I want to grab a dragon by its tail, get a good handhold. Whipped red and gold scales of oriental green-blue angles—wide surprised eyes of Chinese New Years and curling paper lanterns. Run down streets of uneven paving and hear the echo and I’d wish there was rain—to see the paper dragons, paper lanterns, melt in wet, goopy piles of brilliant colors and ink clouding puddles of swirling jeweled light.

Run—run down alleys and boulevards, in crowds—in loneliness, in brightest day and dreary clouded new-moon nights, when the air is clear and thin and cold and sound pierces and travels—hollow echo and sharp skinny cry—like a quartet of me and the run that is free and fine and clear—that is like one black straight line on white paper. A run with no implications—no fine writing or sticky noisy complaints. A run with no need for destination—no time and no beginning.

And the clip clop of heel on pavement , the rush of wind rings when I stop in crowded thoroughfare of empty street, and look up to see whatever is before me and to know that I can go on or change direction because limits are only these pullings in my legs and cramps in my sides and these, I know, I am capable of overcoming-of pushing through. And suddenly I am capable and totally limitless—as long as I push through, as long as I run: I am free.

Sunday, March 21, 2010

Inhabitable imaginary


I've started this blog selfishly. It's not for anyone but me. In fact, and maybe this is just the essence of blogging, it's all about me. And maybe that's why I'm doing it--to carve out a little space. A place, in my life of chaos and noise that's just for me to be quiet and still and try to think. A space for me to remember.

There are so many things I want to remember. And this speaks, more than anything, to what I've lost. We don't need to remember things that are still with us. Memory is the habitat of the lost. It is the frontier of longing and regretting and wishing. Partly because the trail of our past is responsible for our present. Partly because we long for time to stop and in memory, if only for a moment, we can inhabit the past. The time before time moved on.

Memory. In a word, this is what interests me more than anything. Memory recalls what has happened. Yet, it is not static but dynamic in nature. It can change. It can be wrong. It can become more complete later. It is three dimensional. Maybe four dimensional. When we remember something as we experienced it, that is one thing. That is as if what we experienced was filmed as through our eyes. We are limited by that viewpoint. Then, perhaps, someone else tells us what they remember of the same event, and suddenly we have greater dimension. We see more clearly--we can be outside of ourselves.

I remembered so clearly my wedding. It was beautiful and tender and intimate and we followed it with a five week honeymoon in Europe. And the whole time we had such fun remembering the moments and the beauty and talking about what we had loved. And then we arrived home and we received the wedding photos. And suddenly, my memory of the wedding was replaced with a third person narrative of what it had looked like. I now can't remember any of it except what was photographed. So that my memory of our vows is no longer what I saw at the moment--the blinding nimbus of sun haloing Gordon's face--but an image of him and me standing aglow in the late afternoon sun. My memory now includes me--an image of me. Surreal.
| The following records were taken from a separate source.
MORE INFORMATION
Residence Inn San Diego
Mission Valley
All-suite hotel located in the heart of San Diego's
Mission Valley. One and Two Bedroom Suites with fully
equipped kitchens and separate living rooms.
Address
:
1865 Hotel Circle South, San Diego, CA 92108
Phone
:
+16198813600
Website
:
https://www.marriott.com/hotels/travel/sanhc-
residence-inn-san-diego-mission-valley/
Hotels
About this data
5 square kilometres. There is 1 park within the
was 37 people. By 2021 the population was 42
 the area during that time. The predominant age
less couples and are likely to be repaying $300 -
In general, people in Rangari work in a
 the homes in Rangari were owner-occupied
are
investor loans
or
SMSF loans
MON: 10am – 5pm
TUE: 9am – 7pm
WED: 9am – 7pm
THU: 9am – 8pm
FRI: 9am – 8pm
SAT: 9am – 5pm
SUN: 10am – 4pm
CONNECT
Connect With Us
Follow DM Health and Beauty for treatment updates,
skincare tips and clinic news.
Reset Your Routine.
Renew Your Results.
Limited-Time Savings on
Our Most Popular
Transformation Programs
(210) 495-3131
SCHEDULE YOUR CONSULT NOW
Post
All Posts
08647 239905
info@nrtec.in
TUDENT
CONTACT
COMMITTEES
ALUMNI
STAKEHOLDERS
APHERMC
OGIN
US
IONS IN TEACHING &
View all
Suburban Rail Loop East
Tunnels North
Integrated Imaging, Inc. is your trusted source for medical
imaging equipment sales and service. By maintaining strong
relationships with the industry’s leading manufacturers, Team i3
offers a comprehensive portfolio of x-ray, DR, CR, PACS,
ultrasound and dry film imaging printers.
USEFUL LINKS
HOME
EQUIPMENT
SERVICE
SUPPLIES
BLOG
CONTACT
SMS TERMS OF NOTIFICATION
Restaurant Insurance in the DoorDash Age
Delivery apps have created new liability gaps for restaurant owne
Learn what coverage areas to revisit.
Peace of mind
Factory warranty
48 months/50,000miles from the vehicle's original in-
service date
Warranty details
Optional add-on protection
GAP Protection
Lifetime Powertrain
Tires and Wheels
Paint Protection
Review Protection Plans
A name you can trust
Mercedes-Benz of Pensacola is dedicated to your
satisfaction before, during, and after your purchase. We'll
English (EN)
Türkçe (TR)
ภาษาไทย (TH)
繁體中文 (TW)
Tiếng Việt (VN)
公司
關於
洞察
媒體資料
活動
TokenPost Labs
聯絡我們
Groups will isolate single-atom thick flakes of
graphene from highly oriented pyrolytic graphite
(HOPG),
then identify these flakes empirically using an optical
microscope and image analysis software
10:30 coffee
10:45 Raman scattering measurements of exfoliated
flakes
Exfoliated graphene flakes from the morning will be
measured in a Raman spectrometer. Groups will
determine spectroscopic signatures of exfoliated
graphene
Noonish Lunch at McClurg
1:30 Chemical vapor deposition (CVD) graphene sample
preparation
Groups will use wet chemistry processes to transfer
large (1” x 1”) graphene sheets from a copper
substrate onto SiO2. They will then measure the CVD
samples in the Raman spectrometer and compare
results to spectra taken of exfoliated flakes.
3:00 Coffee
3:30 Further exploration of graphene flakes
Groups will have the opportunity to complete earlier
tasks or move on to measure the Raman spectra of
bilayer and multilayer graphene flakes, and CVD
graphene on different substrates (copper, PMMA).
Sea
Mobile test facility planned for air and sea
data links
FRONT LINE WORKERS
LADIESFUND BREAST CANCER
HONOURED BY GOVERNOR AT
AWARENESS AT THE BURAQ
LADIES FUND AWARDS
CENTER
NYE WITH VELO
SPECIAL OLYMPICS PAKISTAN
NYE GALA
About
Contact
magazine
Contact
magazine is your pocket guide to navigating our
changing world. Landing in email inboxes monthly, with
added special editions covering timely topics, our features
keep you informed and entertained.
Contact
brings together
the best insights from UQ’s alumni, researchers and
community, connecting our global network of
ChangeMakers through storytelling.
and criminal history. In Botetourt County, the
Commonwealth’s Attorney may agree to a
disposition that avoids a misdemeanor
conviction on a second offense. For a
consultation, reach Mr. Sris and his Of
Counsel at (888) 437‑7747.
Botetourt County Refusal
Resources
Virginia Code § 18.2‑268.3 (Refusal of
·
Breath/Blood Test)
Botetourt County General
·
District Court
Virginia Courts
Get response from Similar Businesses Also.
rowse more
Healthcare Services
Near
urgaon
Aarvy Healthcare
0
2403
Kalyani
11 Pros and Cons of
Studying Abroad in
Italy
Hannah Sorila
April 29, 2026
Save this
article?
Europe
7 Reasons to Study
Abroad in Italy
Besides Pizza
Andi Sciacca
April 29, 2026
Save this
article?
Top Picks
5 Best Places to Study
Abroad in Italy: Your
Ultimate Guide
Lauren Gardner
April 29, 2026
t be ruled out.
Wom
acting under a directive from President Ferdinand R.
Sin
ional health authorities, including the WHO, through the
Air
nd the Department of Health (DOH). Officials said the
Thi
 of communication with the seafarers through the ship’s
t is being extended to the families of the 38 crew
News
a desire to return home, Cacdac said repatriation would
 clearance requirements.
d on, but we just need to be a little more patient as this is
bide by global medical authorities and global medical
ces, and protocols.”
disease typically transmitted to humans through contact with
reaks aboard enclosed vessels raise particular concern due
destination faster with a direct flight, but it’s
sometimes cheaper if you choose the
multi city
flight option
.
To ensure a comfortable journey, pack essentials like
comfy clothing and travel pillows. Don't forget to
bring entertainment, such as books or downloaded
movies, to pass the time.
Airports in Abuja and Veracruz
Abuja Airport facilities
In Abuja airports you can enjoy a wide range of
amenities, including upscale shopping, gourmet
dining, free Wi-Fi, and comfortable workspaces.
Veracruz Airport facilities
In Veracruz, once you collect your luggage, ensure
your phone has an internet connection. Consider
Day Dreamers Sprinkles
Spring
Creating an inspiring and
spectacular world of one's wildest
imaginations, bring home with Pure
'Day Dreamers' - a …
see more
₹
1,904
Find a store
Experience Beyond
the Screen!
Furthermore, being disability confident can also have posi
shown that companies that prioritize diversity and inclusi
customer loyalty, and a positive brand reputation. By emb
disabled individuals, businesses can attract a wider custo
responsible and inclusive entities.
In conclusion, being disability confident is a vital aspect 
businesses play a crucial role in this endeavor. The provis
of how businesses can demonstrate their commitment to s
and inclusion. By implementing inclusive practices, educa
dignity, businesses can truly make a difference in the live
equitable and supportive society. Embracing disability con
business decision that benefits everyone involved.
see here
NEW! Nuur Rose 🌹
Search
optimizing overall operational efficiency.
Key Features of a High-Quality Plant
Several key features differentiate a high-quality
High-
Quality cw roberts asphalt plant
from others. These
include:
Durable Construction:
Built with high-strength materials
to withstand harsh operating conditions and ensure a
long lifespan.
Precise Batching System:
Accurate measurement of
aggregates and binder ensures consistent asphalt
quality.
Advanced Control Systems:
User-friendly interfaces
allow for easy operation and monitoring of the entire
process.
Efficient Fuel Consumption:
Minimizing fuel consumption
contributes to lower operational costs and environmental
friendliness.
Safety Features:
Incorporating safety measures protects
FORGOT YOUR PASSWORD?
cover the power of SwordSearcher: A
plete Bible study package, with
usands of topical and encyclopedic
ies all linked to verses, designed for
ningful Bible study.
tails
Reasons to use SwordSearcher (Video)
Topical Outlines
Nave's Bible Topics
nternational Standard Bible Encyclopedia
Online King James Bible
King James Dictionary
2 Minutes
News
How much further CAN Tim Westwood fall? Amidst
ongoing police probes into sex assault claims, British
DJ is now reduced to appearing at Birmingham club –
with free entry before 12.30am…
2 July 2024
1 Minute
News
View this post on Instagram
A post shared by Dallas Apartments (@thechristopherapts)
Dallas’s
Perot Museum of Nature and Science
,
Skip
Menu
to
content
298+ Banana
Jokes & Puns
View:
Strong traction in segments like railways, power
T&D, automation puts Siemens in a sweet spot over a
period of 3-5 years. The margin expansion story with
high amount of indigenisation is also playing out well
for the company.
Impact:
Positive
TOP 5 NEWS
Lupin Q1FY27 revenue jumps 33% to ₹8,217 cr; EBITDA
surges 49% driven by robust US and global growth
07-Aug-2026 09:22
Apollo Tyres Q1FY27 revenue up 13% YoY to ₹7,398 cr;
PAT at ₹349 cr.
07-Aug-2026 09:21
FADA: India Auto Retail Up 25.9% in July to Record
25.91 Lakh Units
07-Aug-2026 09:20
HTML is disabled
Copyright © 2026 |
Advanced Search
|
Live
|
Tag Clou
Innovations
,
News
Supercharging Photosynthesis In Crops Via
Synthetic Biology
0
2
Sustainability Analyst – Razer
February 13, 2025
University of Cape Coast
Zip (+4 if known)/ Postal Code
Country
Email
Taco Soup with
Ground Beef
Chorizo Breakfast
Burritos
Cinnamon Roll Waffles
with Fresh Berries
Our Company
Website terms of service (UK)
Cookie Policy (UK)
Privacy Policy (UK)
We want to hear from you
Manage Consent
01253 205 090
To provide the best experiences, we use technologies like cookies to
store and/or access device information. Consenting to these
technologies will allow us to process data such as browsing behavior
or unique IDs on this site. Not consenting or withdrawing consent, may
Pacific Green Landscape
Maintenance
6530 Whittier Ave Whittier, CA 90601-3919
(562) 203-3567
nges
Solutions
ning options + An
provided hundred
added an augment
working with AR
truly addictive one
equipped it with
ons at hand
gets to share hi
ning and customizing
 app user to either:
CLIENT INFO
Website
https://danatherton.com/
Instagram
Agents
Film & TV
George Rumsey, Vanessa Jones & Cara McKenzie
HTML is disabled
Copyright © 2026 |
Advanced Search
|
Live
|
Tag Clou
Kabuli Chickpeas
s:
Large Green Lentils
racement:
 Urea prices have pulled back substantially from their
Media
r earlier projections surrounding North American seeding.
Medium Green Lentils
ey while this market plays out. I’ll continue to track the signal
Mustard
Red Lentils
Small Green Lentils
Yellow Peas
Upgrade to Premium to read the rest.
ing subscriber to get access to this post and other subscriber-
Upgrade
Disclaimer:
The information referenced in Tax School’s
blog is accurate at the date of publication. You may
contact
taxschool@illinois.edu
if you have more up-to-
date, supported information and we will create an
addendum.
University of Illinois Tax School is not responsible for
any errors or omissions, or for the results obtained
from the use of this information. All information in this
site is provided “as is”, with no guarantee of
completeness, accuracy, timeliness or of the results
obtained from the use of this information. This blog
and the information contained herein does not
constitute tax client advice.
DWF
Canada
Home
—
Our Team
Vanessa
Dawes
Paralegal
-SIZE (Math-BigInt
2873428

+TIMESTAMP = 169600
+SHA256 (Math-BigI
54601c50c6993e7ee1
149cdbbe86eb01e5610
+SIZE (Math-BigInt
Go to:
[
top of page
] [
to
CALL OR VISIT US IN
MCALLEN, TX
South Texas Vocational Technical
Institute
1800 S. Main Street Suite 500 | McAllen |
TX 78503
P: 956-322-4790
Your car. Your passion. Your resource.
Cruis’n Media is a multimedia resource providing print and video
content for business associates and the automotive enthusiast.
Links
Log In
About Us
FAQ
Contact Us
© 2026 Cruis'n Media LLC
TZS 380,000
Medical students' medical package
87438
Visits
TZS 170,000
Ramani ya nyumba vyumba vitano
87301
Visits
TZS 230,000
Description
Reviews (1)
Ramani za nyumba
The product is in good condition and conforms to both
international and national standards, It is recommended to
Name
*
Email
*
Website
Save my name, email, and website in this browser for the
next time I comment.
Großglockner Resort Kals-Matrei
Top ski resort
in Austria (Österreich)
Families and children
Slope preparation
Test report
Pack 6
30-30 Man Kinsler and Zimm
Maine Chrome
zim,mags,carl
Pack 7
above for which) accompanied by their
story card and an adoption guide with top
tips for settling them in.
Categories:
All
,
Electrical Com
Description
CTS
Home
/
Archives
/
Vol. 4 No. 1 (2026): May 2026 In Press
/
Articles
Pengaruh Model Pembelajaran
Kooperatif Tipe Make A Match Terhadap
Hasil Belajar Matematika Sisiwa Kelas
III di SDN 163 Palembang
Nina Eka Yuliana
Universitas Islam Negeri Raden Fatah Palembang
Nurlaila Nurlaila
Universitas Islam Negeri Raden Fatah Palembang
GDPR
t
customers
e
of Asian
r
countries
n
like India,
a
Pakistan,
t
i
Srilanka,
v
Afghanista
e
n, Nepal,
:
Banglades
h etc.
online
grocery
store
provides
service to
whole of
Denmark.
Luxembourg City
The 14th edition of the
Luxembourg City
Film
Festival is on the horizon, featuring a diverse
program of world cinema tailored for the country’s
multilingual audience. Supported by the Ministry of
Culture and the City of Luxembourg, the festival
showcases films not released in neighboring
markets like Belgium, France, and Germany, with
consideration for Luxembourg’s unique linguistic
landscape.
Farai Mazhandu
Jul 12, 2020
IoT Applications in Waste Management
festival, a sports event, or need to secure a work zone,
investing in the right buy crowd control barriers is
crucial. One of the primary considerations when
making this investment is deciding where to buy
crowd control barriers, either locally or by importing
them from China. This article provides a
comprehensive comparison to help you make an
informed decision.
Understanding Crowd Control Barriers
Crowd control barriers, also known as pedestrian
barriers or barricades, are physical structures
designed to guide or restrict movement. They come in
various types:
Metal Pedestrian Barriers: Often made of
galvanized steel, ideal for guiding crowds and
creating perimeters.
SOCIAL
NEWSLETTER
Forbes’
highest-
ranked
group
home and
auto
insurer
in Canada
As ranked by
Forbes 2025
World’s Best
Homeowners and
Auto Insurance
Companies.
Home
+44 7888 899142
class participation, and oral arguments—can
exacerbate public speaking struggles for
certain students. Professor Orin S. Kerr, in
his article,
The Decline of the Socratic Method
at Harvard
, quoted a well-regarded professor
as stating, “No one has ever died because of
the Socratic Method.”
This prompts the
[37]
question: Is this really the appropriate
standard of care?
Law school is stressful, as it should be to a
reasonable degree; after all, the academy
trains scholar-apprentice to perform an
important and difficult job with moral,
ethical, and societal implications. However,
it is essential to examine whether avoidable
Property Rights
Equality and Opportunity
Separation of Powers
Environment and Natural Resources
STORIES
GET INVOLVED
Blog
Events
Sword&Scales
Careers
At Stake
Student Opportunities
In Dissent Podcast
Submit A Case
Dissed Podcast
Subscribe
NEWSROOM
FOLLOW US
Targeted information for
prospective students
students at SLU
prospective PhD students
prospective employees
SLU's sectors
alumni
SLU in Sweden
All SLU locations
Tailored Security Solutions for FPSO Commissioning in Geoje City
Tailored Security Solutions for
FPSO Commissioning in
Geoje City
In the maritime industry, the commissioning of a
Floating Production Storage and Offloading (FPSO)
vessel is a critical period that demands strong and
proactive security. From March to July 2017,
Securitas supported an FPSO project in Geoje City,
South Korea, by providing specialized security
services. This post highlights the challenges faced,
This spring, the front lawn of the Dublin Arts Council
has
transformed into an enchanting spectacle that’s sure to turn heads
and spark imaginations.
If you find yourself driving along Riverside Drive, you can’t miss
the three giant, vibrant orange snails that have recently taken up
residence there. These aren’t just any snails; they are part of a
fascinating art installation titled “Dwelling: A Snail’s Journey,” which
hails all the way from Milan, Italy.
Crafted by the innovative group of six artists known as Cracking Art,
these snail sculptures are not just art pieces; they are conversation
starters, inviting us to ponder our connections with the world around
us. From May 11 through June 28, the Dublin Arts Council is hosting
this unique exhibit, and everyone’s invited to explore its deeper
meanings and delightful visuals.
And so memory--changing, grappling, rethinking the past--is important to me. Conceptually I'm intrigued by it. Emotionally I am pulled by it. Romantically I am moved by it. And it is even more interesting when connected to space. Every memory is clearly tied to the place of it's inception. Yet it is also connected to the physical space of each place it has been remembered from. So that as I type this now, I am both in the place where I first realized this, as well as walking along the path at Alamo Square park where I often thought about it, and also sitting at my computer in our old apartment in San Francisco where I first began writing about memory. In fact, we are transported to the space of memory. It is inhabitable. It is imaginary.

It is the purpose of this blog to be a total freedom for me. A space to write, and to be, and to relax without strictures. It is my own inhabitable imagined space.